Pierre Moscovici, directeur de campagne de François Hollande, a dénoncé lundi une "manipulation grotesque engendrée à l'Elysée" pour attaquer le PS sur une germanophobie qu'il conteste. Comme on lui demandait sur LCI s'il condamnait les comparaisons historiques - Daladier, Bismarck, la flotte française sabordée à Toulon - avancée par certains de ses collègues, le député du Doubs a répondu : "ils ont exprimé avec leur mots le rejet d'une politique franco-allemande menée par Nicolas Sarkozy dans une situation de grave faiblesse""La seule chose que je condamne aujourd'hui, c'est cette manipulation grotesque engendrée à l'Elysée par Nicolas Sarkozy, développée par François Fillon au gouvernement", a accusé le responsable socialiste. "Ils tentent un discrédit de la gauche, on sait que François Hollande propose, lui, une stratégie ambitieuse", a-t-il plaidé alors que le candidat PS à l'Elysée s'est rendu à Berlin pour s'exprimer devant le SPD. "Il dira ce que chacun sait, c'est que les socialistes sont attachés à la relation franco-allemande. Les images les plus fortes ont été celles d'Helmut Kohl et François Mitterrand main dans la main à Verdun en 1984 ou celle de François Mitterrand au Bundestag.

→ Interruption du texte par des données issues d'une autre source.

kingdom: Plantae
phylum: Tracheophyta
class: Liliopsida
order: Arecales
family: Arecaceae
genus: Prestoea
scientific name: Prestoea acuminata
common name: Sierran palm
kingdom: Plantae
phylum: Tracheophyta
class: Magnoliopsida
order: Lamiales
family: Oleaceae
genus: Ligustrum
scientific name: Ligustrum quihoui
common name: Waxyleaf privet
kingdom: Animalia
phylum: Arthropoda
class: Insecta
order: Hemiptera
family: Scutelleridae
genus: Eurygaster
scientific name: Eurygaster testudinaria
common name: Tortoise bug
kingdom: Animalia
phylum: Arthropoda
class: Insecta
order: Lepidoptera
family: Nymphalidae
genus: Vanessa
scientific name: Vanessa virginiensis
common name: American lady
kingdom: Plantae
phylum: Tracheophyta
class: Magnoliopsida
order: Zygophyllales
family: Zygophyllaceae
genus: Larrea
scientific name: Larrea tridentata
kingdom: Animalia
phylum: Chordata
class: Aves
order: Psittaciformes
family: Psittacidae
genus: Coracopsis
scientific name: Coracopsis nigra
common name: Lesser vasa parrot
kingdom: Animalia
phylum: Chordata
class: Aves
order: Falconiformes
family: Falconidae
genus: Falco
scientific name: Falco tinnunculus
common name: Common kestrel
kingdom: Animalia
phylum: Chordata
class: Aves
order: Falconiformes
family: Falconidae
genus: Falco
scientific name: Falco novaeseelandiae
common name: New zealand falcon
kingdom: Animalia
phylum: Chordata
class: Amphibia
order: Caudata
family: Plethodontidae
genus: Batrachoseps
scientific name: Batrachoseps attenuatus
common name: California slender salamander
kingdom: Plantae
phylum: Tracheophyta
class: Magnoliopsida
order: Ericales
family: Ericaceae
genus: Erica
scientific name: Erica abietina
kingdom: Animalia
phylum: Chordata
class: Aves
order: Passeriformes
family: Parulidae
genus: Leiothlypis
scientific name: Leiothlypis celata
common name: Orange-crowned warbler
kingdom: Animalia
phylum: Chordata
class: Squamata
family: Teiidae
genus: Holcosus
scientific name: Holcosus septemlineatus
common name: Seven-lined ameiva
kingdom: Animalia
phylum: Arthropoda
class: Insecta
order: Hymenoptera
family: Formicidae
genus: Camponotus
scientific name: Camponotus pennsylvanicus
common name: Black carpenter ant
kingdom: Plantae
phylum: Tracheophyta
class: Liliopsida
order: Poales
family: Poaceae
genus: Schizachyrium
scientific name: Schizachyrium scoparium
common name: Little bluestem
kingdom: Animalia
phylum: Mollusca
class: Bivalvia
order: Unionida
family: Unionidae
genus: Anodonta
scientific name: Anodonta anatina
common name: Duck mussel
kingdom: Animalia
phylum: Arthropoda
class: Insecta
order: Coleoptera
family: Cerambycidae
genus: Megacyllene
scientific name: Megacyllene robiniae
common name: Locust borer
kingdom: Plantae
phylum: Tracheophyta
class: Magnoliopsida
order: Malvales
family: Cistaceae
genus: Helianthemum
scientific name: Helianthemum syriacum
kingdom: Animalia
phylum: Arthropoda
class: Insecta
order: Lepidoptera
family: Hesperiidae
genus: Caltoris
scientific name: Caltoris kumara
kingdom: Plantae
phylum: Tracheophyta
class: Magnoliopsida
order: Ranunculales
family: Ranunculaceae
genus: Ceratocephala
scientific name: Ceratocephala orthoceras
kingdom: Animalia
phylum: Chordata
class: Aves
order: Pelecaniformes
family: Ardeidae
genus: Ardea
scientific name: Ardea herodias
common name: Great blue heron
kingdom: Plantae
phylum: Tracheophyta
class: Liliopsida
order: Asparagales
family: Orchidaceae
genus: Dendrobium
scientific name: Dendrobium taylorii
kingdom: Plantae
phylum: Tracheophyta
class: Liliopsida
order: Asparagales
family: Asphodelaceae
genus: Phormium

C'est dans cette tradition-là que nous nous inscrivons", a poursuivi l'élu PS. Alors que le Premier ministre a demandé dimanche à François Hollande de faire cesser une "dérive stupide aux relents germanophobes", M. Moscovici a tranché : "On n'a pas entendu de commentaires germanophobes au PS et François Fillon ferait mieux de se taire et de faire son travail" au lieu de "donner ce genre de leçons". M. Moscovici a encore dénoncé une "opération de communication bien montée depuis l'Elysée" et relayée par les ministres. "Comme si la gauche était l'anti-France, comme s'ils étaient, eux, patriotes et nous les exilés ou germanophobes". "C'est honteux, c'est lamentable", a-t-il lancé. "Ils sont dans une stratégie de discrédit qui leur fait dire n'importe quoi", a insisté le directeur de campagne. "J'appelle la droite républicaine à retrouver un peu de dignité""Quand on parle de la relation franco-allemande c'est un patrimoine commun", a-t-il fait valoir.